Requirement >> All lines in the data bearing the string "Projections" should be identified and copied.

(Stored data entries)
╭──
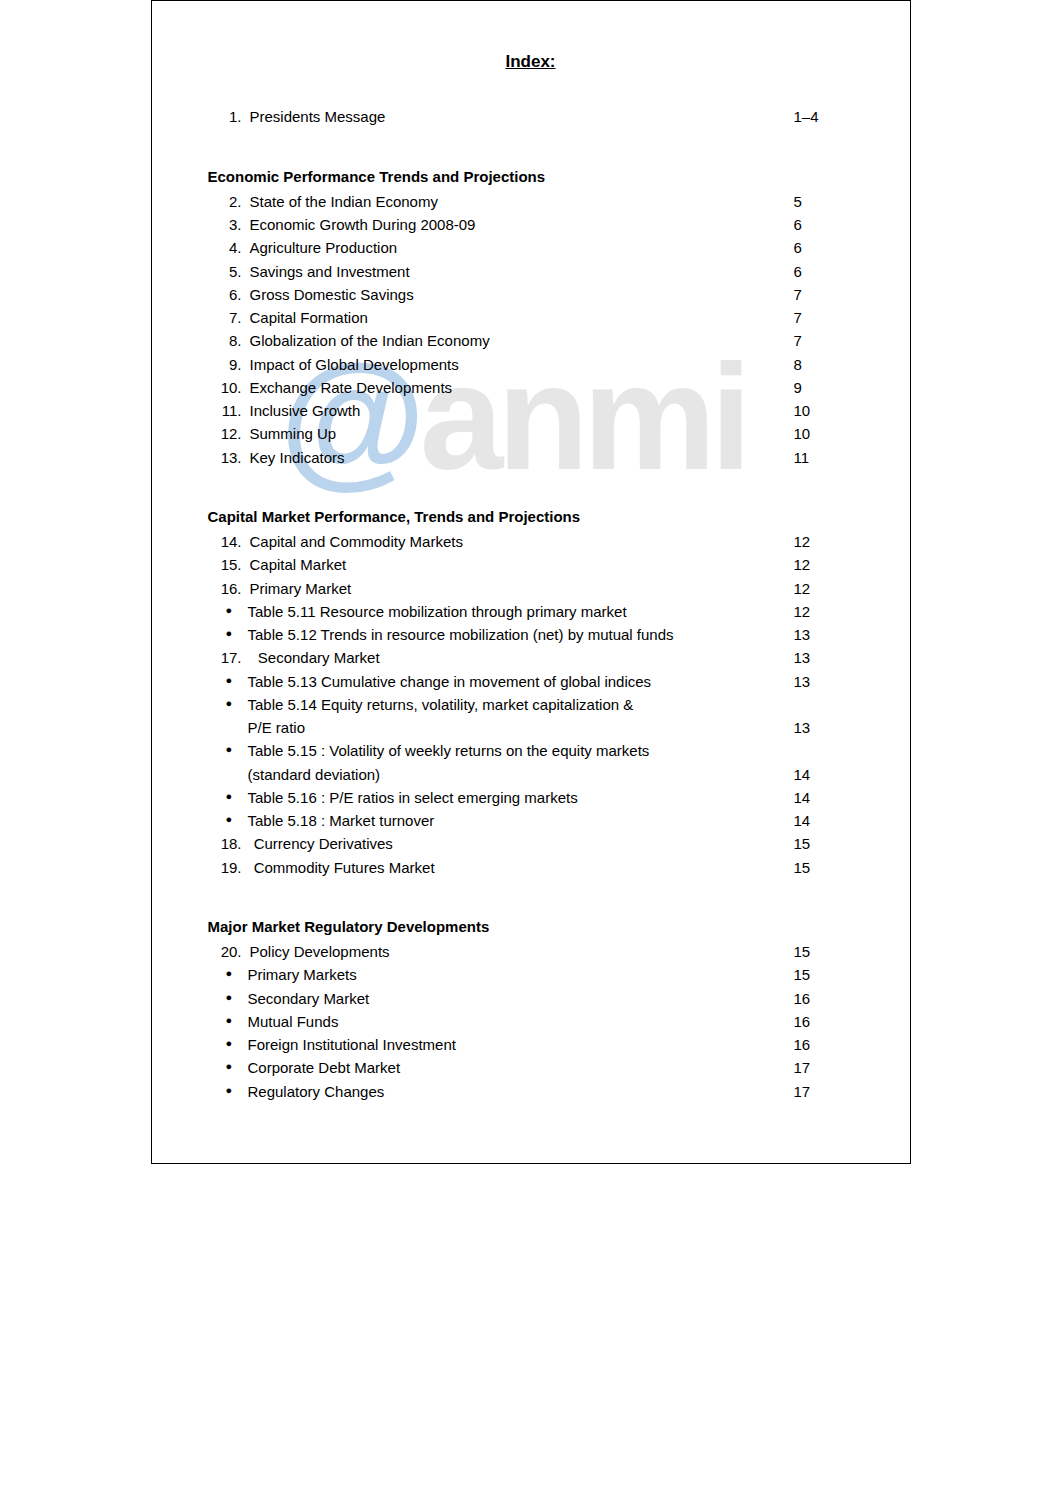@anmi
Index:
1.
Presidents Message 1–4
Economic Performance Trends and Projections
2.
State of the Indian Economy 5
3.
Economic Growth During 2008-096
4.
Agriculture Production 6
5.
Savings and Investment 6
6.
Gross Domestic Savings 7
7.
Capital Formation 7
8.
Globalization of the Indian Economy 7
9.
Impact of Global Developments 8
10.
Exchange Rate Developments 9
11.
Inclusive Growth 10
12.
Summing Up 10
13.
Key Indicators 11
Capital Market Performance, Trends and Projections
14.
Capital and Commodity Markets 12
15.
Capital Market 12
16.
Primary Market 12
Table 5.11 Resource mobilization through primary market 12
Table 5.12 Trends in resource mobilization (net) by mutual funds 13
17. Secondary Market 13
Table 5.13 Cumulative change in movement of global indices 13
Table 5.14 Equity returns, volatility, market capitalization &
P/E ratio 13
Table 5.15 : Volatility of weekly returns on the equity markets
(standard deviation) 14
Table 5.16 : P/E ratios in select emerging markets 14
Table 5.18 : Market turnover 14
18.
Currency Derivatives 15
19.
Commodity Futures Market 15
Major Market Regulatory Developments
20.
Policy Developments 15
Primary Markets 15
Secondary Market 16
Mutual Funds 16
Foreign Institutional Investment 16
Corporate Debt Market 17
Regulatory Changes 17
╰──
Answer >>
Economic Performance Trends and Projections
Capital Market Performance, Trends and Projections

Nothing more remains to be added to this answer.